The trained ear of the speech-language pathologist is the gold standard assessment tool for clinical practice in
motor speech disorders. However, perceptual judgments are vulnerable to bias and their relationship with
estimates of listener intelligibility – the final arbiter of speech goodness – is indeterminate. Interpretable,
objective, and robust outcome measures that provide targets for treatment are urgently needed in order to
provide more precise care and reliably monitor patient progress. Based on theoretical models of speech
perception, in our previous grants we have developed a novel set of outcome measures that provide a multi-
dimensional intelligibility profile (MIP) by using custom speech stimuli and a new coding strategy that allows us
to capture the types of errors that listeners make when listening to dysarthric speech. This has led to a more
complete intelligibility profile that codifies these errors at different levels of granularity, from global to discrete.
Simultaneously, we have also developed a computational model for evaluation of dysarthric speech capable of
reliably estimating a limited set of intelligibility measures directly from the speech acoustics. To date, both the
outcome measures and the objective model have been evaluated on cross-sectional data only. In this renewal
application, our principal goal is to evaluate specific hypotheses regarding expected changes in this
multidimensional intelligibility profile as a result of different intervention instruction conditions (loud, clear,
slow). A secondary goal of the proposal is to further refine our objective model to predict the complete
intelligibility profile and to evaluate its ability to detect intelligibility changes within individual speakers. This is
critical for clinicians who currently have no objective ways to assess the value of their interventions. With the
aim of improving the standard of care through technology, the long-term goal of this proposal is to develop
stand-alone objective outcome measures for dysarthria that can provide clinicians with reliable treatment
targets.
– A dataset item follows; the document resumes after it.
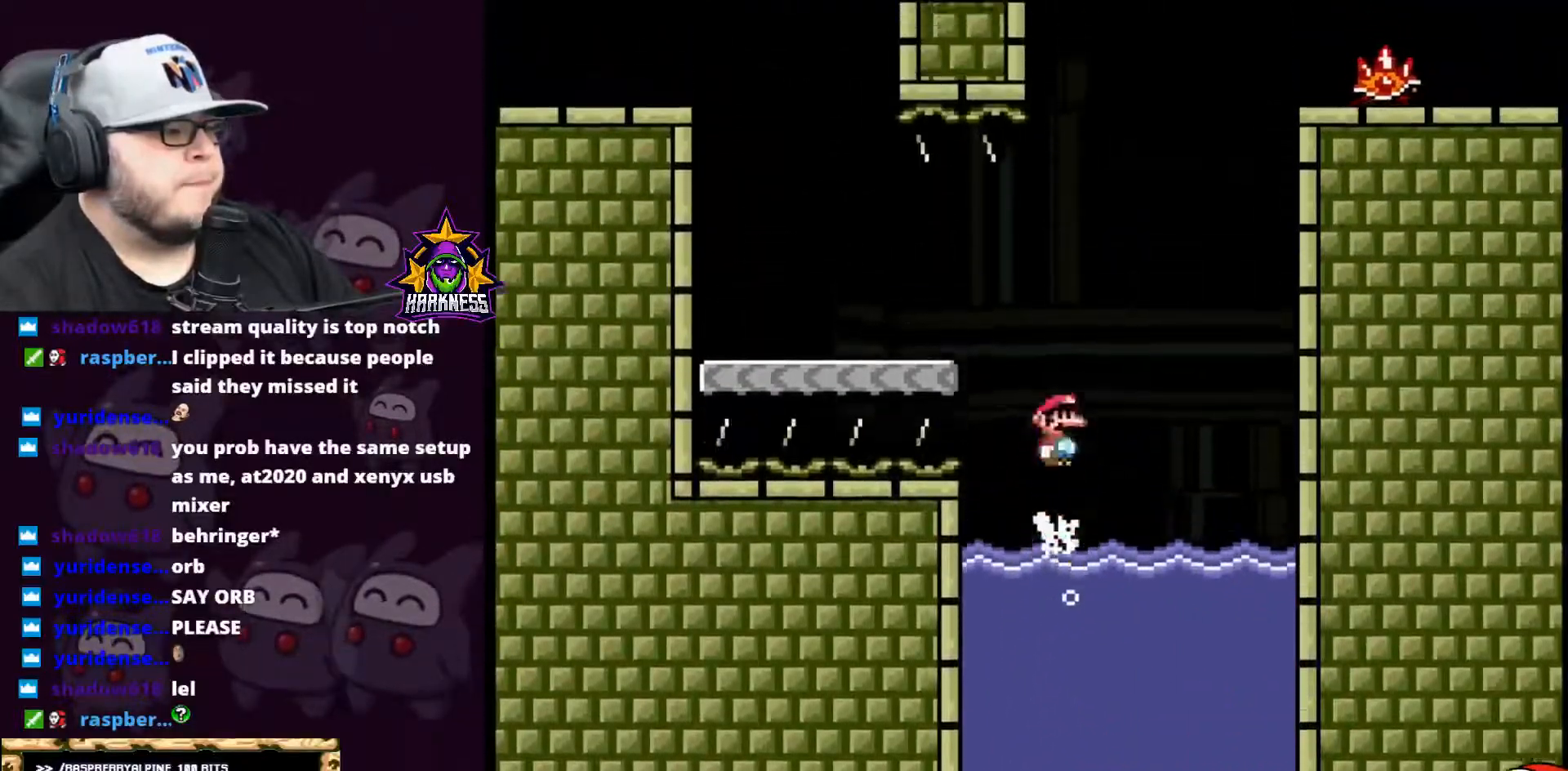
{"buttons": ["Y", "DPAD_LEFT"], "events": [[50, "A", "down"], [83, "DPAD_UP", "up"], [167, "DPAD_LEFT", "down"], [200, "A", "up"], [484, "B", "up"]]}
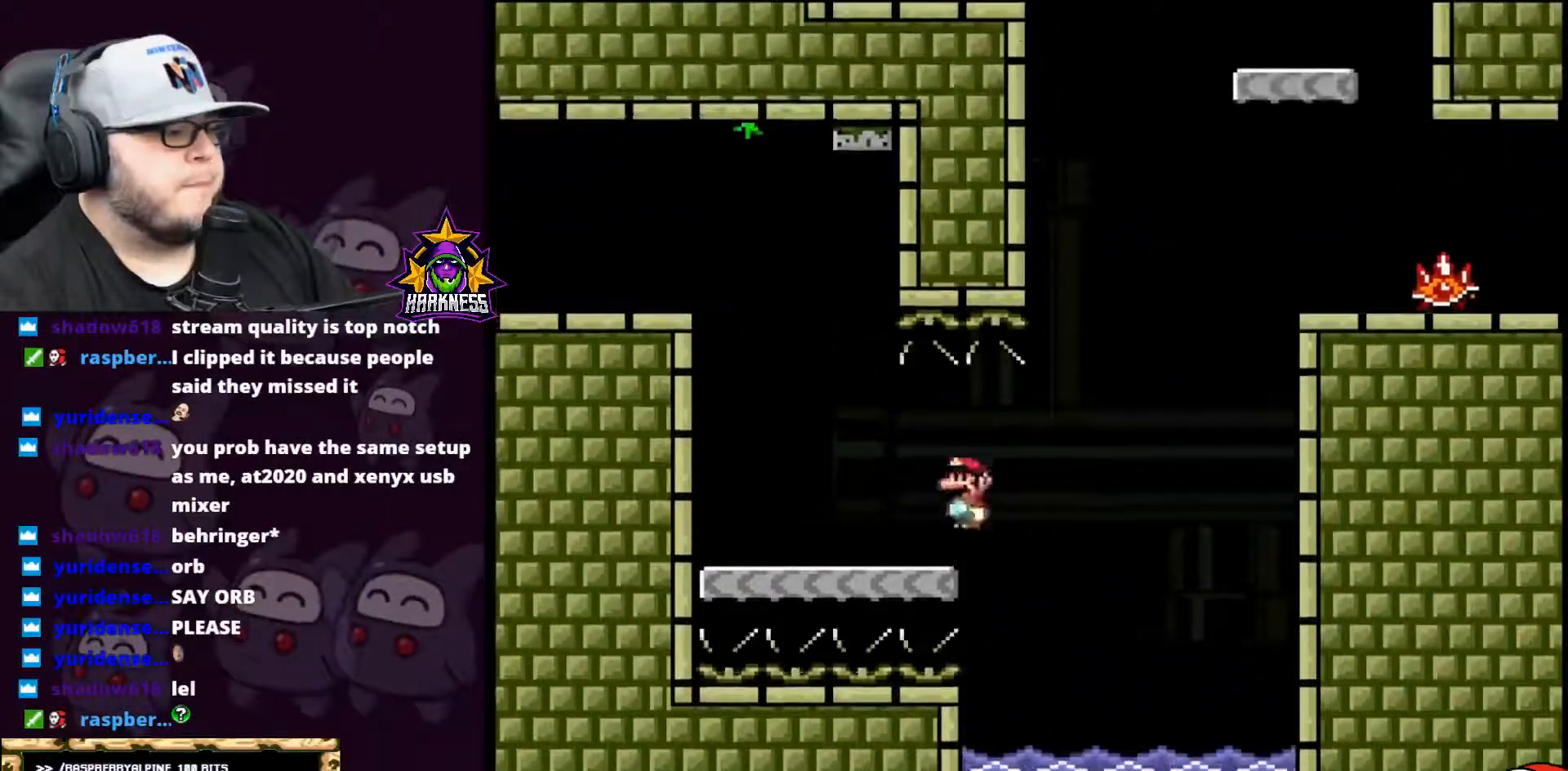
{"buttons": ["B", "Y", "DPAD_UP"], "events": [[84, "DPAD_LEFT", "up"], [117, "DPAD_UP", "down"], [167, "B", "down"]]}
Such applications have the potential to dramatically alter the current standard of care in speech
pathology for patients with neurological disease or injury. Furthermore, these applications also have the
potential to reduce health disparities by partially automating clinical intervention and providing easier access to
these services to those in remote areas or in underdeveloped countries.

## Key facts

- **NIH application ID:** 9850868
- **Project number:** 5R01DC006859-14
- **Recipient organization:** ARIZONA STATE UNIVERSITY-TEMPE CAMPUS
- **Principal Investigator:** Visar Berisha
- **Activity code:** R01 (R01, R21, SBIR, etc.)
- **Funding institute:** NIH
- **Fiscal year:** 2020
- **Award amount:** $307,097
- **Award type:** 5
- **Project period:** 2004-07-01 → 2022-01-31

## Primary source

NIH RePORTER: https://reporter.nih.gov/project-details/9850868

## Citation

> US National Institutes of Health, RePORTER application 9850868, Perception of dysarthric speech: An objective model of dysarthric speech evaluation with actionable outcomes (5R01DC006859-14). Retrieved via AI Analytics 2026-05-22 from https://api.ai-analytics.org/grant/nih/9850868. Licensed CC0.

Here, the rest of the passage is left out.